The ship had been the focus of international condemnation when it sailed towards South Africa last month. It was refused docking rights and remained off the coast for several weeks before the Chinese foreign ministry recalled it.
However, Bright Matonga, Zimbabwe's deputy information minister, was quoted by the South African newspaper, The Weekender, as saying that the regime has the weapons.
Two Zimbabwean ministers and senior army officers visited Luanda three weeks ago to negotiate the docking and unloading of the ship.
George Chiramba, a spokesman for Mr Mugabe, said in the state-controlled newspaper, The Herald, that "the arms will be delivered to Zimbabwe, one way or the other".
The Chinese foreign ministry said yesterday that confirmation of the delivery was "groundless rumour".
The reports came days after the election commission in Zimbabwe announced the delayed presidential run-off would take place on June 27.
The opposition Movement for Democratic Change, whose leader Morgan Tsvangirai delayed his return to Zimbabwe at the weekend due to "credible" reports of an assassination attempt, said it feared the shipment would be used to intimidate civilians "whose only crime is rejecting dictatorship and voting for change".
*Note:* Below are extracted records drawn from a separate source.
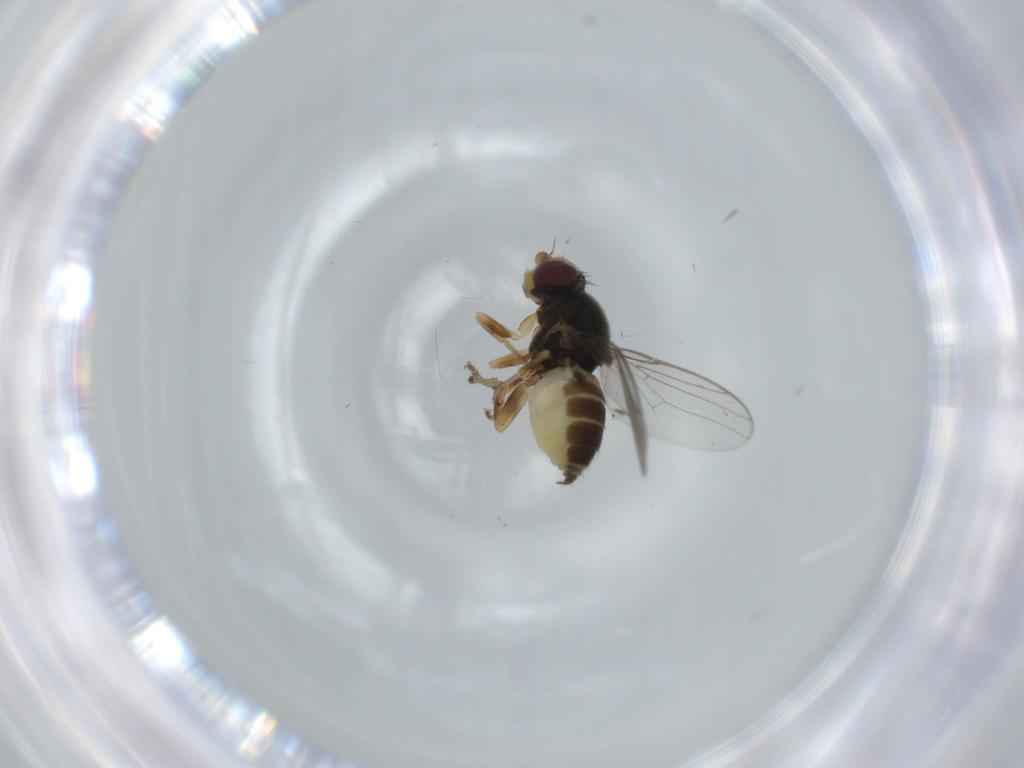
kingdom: Animalia
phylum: Arthropoda
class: Insecta
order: Diptera
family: Chloropidae
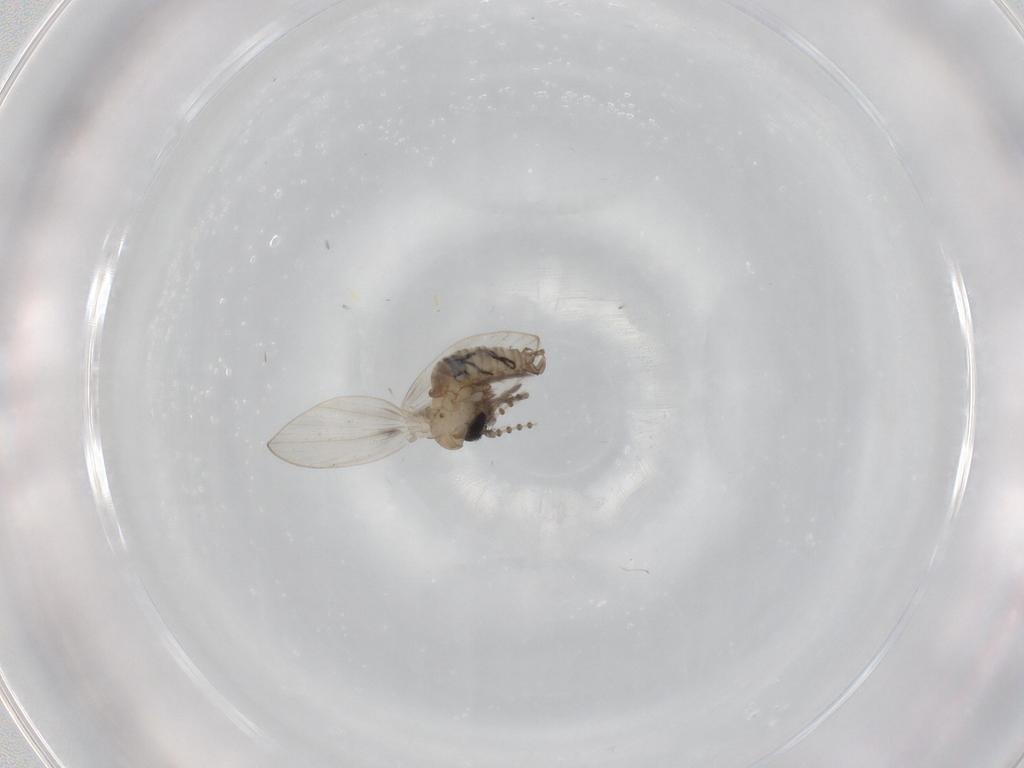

Mr Tsvangirai maintains he won the first round of the presidential election by more than the required 50 per cent to avoid a run-off. Official results state that while he had beaten Mr Mugabe, he did not gain an outright victory.
James McGee, the US ambassador to Zimbabwe, has warned that violence is making a fair second round run-off vote impossible. He claimed he had evidence that the police and military had been involved in "pure, unadulterated violence designed to intimidate people from voting".